Regarding "a bunch of people who use ASN.1", the IEEE P1363 WG on public-key
cryptography standards is getting ready to deploy another project "ASN.1 Syntax
for P1363" that basically covers all public-key cryptosystems. Thus, I expect
that there will be more people using ASN.1 in the cryptographic framework.
It is not very likely - like it or not - that ASN.1 in cryptography will go
away.
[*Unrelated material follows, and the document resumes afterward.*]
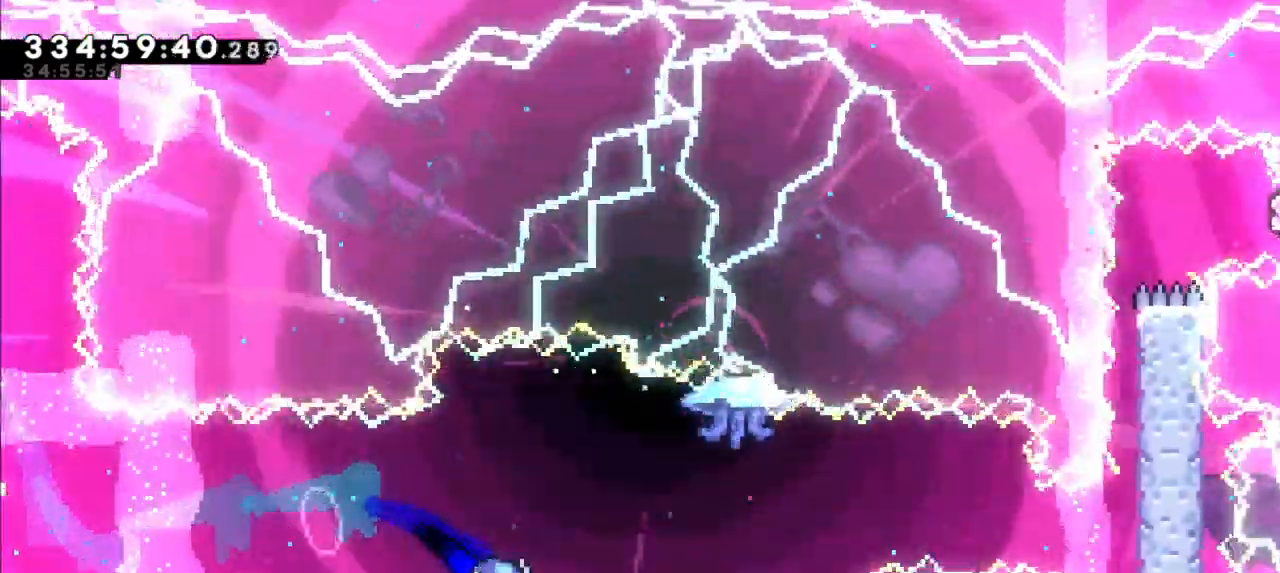
{"keys": ["right"], "events": []}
It may not be the best method, but it is there, and we have to use it for
a while.
Regarding an RFC interpreting ASN.1, this may be a good opportunity to, in a
way, combine the P1363 effort and a possible RFC on ASN.1/BER/DER.
Any thoughts on such an RFC ?
- Tolga
Marc Branchaud <marcnarc(_at_)xcert(_dot_)com> 8/16/99 16:25:38 >>>
There seems to be some strong opinions that an ASN.1-Internet
reconciliation is a pointless and futile task. I can live with that,
but I'd like to try to explain my objective one more time before it gets
thrown out with the bath water. (On top of that, this topic is a bit
off for S/MIME -- but things are slow these days anyway.)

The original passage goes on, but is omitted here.